● **REQUEST**
When a line in the entries contains the word "input", copy that line in full.

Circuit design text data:
[Start of Attachment]

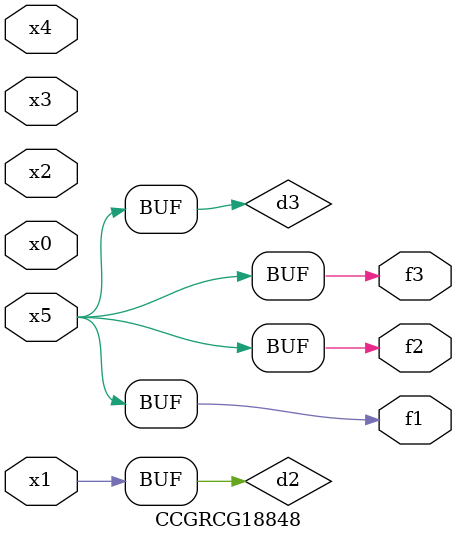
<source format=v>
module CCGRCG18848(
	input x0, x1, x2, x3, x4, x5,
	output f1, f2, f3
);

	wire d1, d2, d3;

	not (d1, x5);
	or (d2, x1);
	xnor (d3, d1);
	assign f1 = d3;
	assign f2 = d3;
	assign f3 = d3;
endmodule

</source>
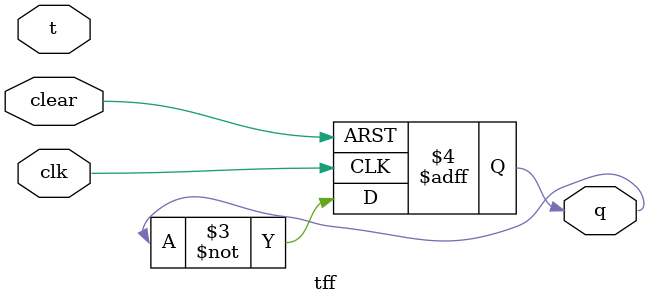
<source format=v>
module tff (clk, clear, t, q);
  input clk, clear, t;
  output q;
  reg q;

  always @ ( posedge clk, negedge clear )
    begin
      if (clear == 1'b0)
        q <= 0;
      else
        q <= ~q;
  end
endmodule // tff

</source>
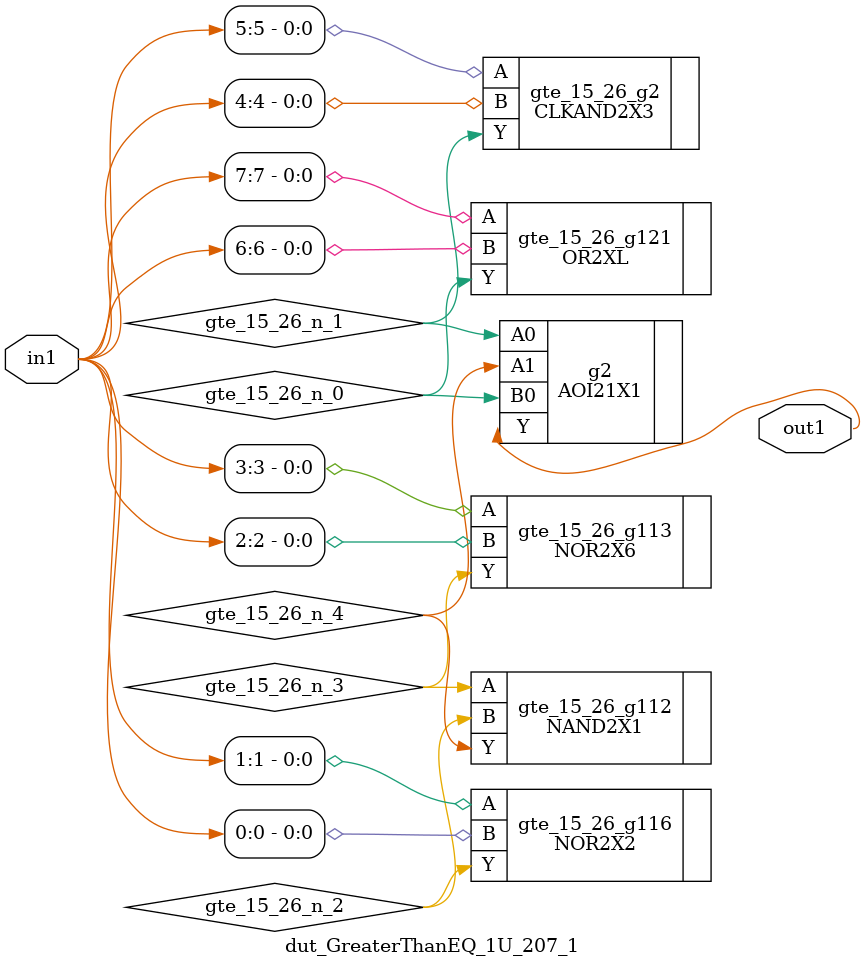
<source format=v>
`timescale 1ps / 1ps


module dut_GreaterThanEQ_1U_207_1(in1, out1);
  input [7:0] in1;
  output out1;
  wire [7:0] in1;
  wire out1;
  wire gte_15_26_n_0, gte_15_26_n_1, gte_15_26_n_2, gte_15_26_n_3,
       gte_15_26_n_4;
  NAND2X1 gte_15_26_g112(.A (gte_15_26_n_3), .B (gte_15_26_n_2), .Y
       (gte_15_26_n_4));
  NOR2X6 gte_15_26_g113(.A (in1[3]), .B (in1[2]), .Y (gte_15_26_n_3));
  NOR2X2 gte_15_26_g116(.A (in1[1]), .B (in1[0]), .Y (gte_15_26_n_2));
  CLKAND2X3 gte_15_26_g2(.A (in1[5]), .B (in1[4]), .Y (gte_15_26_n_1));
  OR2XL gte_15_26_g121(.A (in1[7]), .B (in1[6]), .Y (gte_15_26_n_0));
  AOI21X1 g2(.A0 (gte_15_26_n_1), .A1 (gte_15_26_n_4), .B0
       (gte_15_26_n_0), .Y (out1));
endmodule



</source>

[End of Attachment]

● **RESULT BELOW**
	input x0, x1, x2, x3, x4, x5,
  input clk, clear, t;
  input [7:0] in1;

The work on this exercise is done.